Merging Office Depot and OfficeMax is expected to bring economies of scale the two companies estimate to be in the $400 million to $500 million range as they consolidate stores and product manufacturers, and trim administrative overhead. Apart from touting improved multichannel options for their customers, however, the CEOs from both companies said little about how they will approach e-commerce.
“If anything e-commerce should benefit from those kinds of scale efficiencies,” says Jim Okamura, managing partner at retail consultant Okamura Consulting LLC. “But can they contend with Staples without a major online strategy? No.”
Neither Office Depot nor OfficeMax responded to a request for comment for this article.
Staples has expanded e-commerce services in recent years and in December opened its e-commerce-focused Velocity Lab in Cambridge, MA. The facility will help the office supplies chain develop e-retail and mobile commerce programs. Earlier in 2012 Staples announced a restructuring plan that included closing stores and undisclosed investment in the web.
Both Office Depot and OfficeMax also have closed stores in recent years.
While Office Depot made an effort to incorporate web and store channels with the rollout late last year of a one-hour buy online and pick up in store initiative, it was still playing catch-up.
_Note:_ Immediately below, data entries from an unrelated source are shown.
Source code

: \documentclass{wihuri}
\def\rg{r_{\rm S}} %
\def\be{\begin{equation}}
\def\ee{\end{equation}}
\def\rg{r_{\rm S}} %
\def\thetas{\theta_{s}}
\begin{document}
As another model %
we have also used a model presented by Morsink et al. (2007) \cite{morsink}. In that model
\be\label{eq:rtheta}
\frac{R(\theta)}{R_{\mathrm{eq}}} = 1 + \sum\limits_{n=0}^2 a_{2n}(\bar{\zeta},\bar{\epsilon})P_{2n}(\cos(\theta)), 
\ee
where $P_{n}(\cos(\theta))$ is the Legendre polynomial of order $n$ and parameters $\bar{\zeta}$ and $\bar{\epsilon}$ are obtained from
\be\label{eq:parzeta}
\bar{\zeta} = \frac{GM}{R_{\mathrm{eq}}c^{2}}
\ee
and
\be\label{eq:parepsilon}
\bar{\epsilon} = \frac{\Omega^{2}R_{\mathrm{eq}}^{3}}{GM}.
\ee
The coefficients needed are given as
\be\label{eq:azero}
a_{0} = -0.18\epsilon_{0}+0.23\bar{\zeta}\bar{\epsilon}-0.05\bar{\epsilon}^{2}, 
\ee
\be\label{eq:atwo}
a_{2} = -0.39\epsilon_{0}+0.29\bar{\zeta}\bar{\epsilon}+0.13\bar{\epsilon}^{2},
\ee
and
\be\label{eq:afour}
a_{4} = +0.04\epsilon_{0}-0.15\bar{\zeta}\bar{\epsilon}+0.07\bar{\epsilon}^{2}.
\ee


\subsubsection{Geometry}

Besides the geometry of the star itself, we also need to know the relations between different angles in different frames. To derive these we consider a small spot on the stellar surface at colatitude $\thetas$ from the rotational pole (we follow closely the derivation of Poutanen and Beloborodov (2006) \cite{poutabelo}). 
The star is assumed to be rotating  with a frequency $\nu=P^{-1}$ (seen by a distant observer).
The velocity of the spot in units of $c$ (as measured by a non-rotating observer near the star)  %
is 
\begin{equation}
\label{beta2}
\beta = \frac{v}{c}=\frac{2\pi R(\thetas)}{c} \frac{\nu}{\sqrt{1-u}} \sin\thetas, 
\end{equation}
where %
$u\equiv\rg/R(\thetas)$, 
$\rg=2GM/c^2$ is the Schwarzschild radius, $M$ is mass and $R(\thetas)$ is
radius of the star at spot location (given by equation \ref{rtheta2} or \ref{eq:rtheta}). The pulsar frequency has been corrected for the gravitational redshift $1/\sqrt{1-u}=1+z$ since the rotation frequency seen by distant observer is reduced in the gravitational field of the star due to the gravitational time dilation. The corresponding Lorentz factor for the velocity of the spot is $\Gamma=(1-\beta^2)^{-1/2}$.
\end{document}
At the time Staples was offering two-hour pick up while OfficeMax promised same-day pick up provided the product was in stock a the selected store.
Office Depot also has weathered a deluge of key executive departures since mid-2011 when Monica Luechtefeld, the company’s long-time executive vice president of e-commerce and direct marketing, and the architect of the blueprint that helped make Office Depot into a multi-billion dollar online retailer, retired.
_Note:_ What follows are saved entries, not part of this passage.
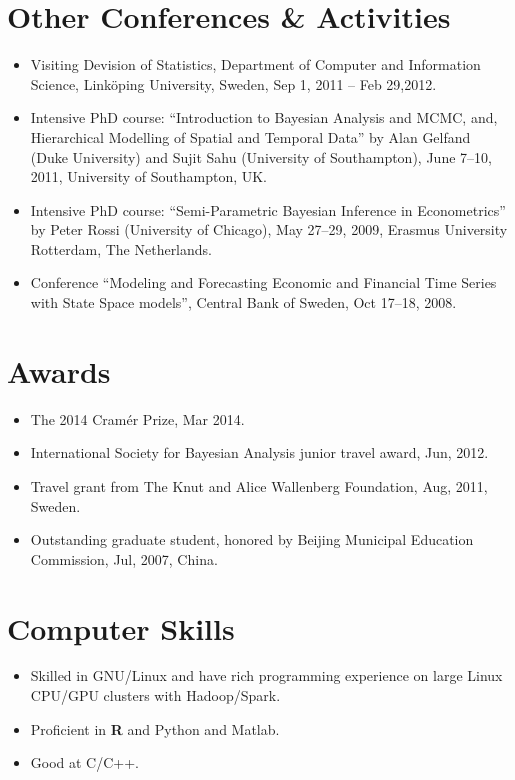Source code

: \documentclass[twoside,a4paper]{article}
\begin{document}
\section*{Other Conferences \& Activities}
\begin{itemize}
\item Visiting Devision of Statistics, Department of Computer and Information Science, Linköping University, Sweden, Sep 1, 2011 -- Feb 29,2012.

\item Intensive PhD course: ``Introduction to Bayesian Analysis and MCMC, and, Hierarchical Modelling of Spatial and Temporal Data'' by Alan Gelfand (Duke University) and Sujit Sahu (University of Southampton), June 7--10, 2011, University of Southampton, UK.

\item Intensive PhD course: ``Semi-Parametric Bayesian Inference in Econometrics'' by Peter Rossi (University of Chicago), May 27--29, 2009, Erasmus University Rotterdam, The Netherlands.

\item Conference ``Modeling and Forecasting Economic and Financial Time Series with State Space models'', Central Bank of Sweden, Oct 17--18, 2008.
\end{itemize}

\section*{Awards}
\begin{itemize}

\item The 2014 Cramér Prize, Mar 2014.

\item International Society for Bayesian Analysis junior travel award, Jun, 2012.

\item Travel grant from The Knut and Alice Wallenberg Foundation, Aug, 2011, Sweden.

\item Outstanding graduate student, honored by Beijing Municipal Education Commission, Jul, 2007, China.

\end{itemize}


\section*{Computer Skills}
\begin{itemize}
\item Skilled in GNU/Linux and have rich programming experience on large Linux CPU/GPU clusters with Hadoop/Spark.
\item Proficient in \textbf{R} and Python and Matlab.
\item Good at C/C++.
\end{itemize}
\end{document}

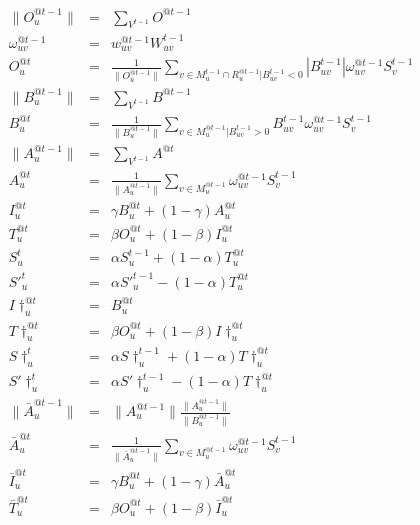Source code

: \begin{eqnarray}
\label{eq:c2:o-norm}
\|O_{u}^{@t-1}\| & = & \sum_{V^{t-1}}O^{@t-1} \\
\label{eq:c2:omega}
\omega_{uv}^{@t-1} & = & w_{uv}^{@t-1}W_{uv}^{t-1} \\
\label{eq:c2:o}
O_{u}^{@t} & = & \frac{1}{\|O_{u}^{@t-1}\|}\sum_{v\in M_{u}^{t-1}\cap R_{u}^{@t-1}|
B_{uv}^{t-1}<0}|B_{uv}^{t-1}|\omega_{uv}^{@t-1}S_{v}^{t-1} \\
\label{eq:c2:b-norm}
\|B_{u}^{@t-1}\| & = & \sum_{V^{t-1}}B^{@t-1} \\
\label{eq:c2:b}
B_{u}^{@t} & = & \frac{1}{\|B_{u}^{@t-1}\|}\sum_{v\in M_{u}^{@t-1}|B_{uv}^{t-1}>0}B_{uv}^{t-1}\omega_{uv}^{@t-1}S_{v}^{t-1} \\
\label{eq:c2:a-norm}
\|A_{u}^{@t-1}\| & = & \sum_{V^{t-1}}A^{@t} \\
\label{eq:c2:a}
A_{u}^{@t} & = & \frac{1}{\|A_{u}^{@t-1}\|}\sum_{v\in M_{u}^{@t-1}}\omega_{uv}^{@t-1}S_{v}^{t-1} \\
\label{eq:c2:i}
I_{u}^{@t} & = & \gamma B_{u}^{@t}+(1-\gamma)A_{u}^{@t} \\
\label{eq:c2:t}
T_{u}^{@t} & = &\beta O_{u}^{@t}+(1-\beta)I_{u}^{@t} \\
\label{eq:c2:s}
S_{u}^{t} & = & \alpha S_{u}^{t-1}+(1-\alpha)T_{u}^{@t} \\
\label{eq:c2:s-neg}
{S'}_{u}^{t} & = & \alpha {S'}_{u}^{t-1}-(1-\alpha)T_{u}^{@t} \\
\label{eq:c2:i-noinall}
I\dagger_{u}^{@t} & = & B_{u}^{@t} \\
\label{eq:c2:t-noinall}
T\dagger_{u}^{@t} & = &\beta O_{u}^{@t}+(1-\beta)I\dagger_{u}^{@t} \\
\label{eq:c2:s-noinall}
S\dagger_{u}^{t} & = & \alpha S\dagger_{u}^{t-1}+(1-\alpha)T\dagger_{u}^{@t} \\
\label{eq:c2:s-neg-noinall}
S'\dagger_{u}^{t} & = & \alpha S'\dagger_{u}^{t-1}-(1-\alpha)T\dagger_{u}^{@t} \\
\label{eq:c2:a-norm-byb}
\|\bar{A}_{u}^{@t-1}\| & = & \|A_{u}^{@t-1}\| \frac{\|A_{u}^{@t-1}\|}{\|B_{u}^{@t-1}\|} \\
\label{eq:c2:a-byb}
\bar{A}_{u}^{@t} & = & \frac{1}{\|\bar{A}_{u}^{@t-1}\|}\sum_{v\in M_{u}^{@t-1}}\omega_{uv}^{@t-1}S_{v}^{t-1} \\
\label{eq:c2:i-byb}
\bar{I}_{u}^{@t} & = & \gamma B_{u}^{@t}+(1-\gamma)\bar{A}_{u}^{@t} \\
\label{eq:c2:t-byb}
\bar{T}_{u}^{@t} & = &\beta O_{u}^{@t}+(1-\beta)\bar{I}_{u}^{@t} \\

\end{eqnarray}
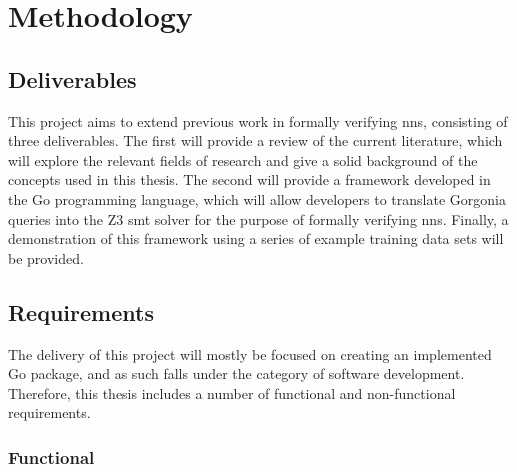 \chapter{Methodology}\label{Chapter3} %



\section{Deliverables}

This project aims to extend previous work in formally verifying \glspl{nn}, consisting
of three deliverables. The first will provide a review of the current literature, which will
explore the relevant fields of research and give a solid background of the concepts used in this thesis.
The second will provide a framework developed in the Go programming language, which will allow
developers to translate Gorgonia queries into the Z3 \gls{smt} solver for the purpose of formally
verifying \glspl{nn}. Finally, a demonstration of this framework using a series of example training data sets will be provided.


\section{Requirements}

The delivery of this project will mostly be focused on creating an implemented
Go package, and as such falls under the category of software development. Therefore, this
thesis includes a number of functional and non-functional requirements.

\subsection{Functional}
Before there can be a unified company and resulting e-commerce strategy, the proposed merger of Office Depot and OfficeMax depends on shareholder and Federal Trade Commission approval. The FTC nixed Staples’ attempt to buy Office Depot in 1997 on grounds it would be anti-competitive.
Ironically, Neil Austrian and Ravi Saligram, respective CEOs of Office Depot and OfficeMax said yesterday they expect FTC approval precisely because of the advent of the Internet, along with big-box stores like Target and Costco, which they offered as examples of a broader landscape of office supplies retailers from which consumers can choose.
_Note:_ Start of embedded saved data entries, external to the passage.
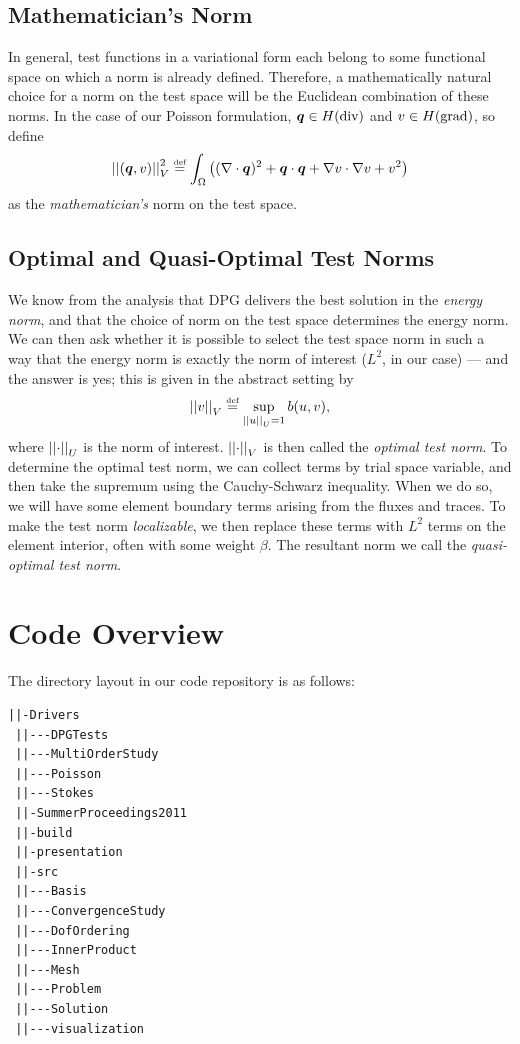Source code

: \subsection{Mathematician's Norm}
In general, test functions in a variational form each belong to some functional space on which a norm is already defined.  Therefore, a mathematically natural choice for a norm on the test space will be the Euclidean combination of these norms.  In the case of our Poisson formulation, $\vect{q} \in \NVRHdiv$ and $v \in \NVRHgrad$, so define
\begin{align*}
\norm{(\vect{q},v)}_{V}^{2}  \NVReqdef \int_{\Omega} &\left((\NVRdiv \vect{q})^{2} + \vect{q} \cdot \vect{q} + \NVRgrad v \cdot \NVRgrad v + v^{2}\right)\\
\end{align*}
as the \emph{mathematician's} norm on the test space.

\subsection{Optimal and Quasi-Optimal Test Norms}
We know from the analysis that DPG delivers the best solution in the \emph{energy norm}, and that the choice of norm on the test space determines the energy norm.  We can then ask whether it is possible to select the test space norm in such a way that the energy norm is exactly the norm of interest ($L^{2}$, in our case) --- and the answer is yes; this is given in the abstract setting by 
\begin{align*}
\norm{v}_{V}\NVReqdef \sup_{\norm{u}_{U}=1} b(u,v),
\end{align*}
where $\norm{\cdot}_{U}$ is the norm of interest.  $\norm{\cdot}_{V}$ is then called the \emph{optimal test norm}.  To determine the optimal test norm, we can collect terms by trial space variable, and then take the supremum using the Cauchy-Schwarz inequality.  When we do so, we will have some element boundary terms arising from the fluxes and traces.  To make the test norm \emph{localizable}, we then replace these terms with $L^{2}$ terms on the element interior, often with some weight $\beta$.  The resultant norm we call the \emph{quasi-optimal test norm}.

\section{Code Overview}\label{NVR:sec:codeOverview}
The directory layout in our code repository is as follows:
\begin{center}
\begin{minipage}{0.4\textwidth}
{\bf
\begin{lstlisting}[backgroundcolor=\color{lightlightgreen}]
 ||-Drivers
 ||---DPGTests
 ||---MultiOrderStudy
 ||---Poisson
 ||---Stokes
 ||-SummerProceedings2011
 ||-build
 ||-presentation
 ||-src
 ||---Basis
 ||---ConvergenceStudy
 ||---DofOrdering
 ||---InnerProduct
 ||---Mesh
 ||---Problem
 ||---Solution
 ||---visualization
\end{lstlisting}
}
\end{minipage}
\end{center}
Time will tell if the combined companies can dislodge Staples from the top slot. But time isn’t on their side, with estimates of closing the deal pinned to late 2013 and both companies trailing Staples in total and web sales.
“They are behind the eight ball already, waiting on the deal to close,” Okamura says. “Standing still for a year puts them so much farther behind. They will likely need some major capital investment in Internet technology once the deal closes in what could take another 18 to 24 months. I wouldn’t expect short-term miracles because it can take multiple years to get a ship that large turned.”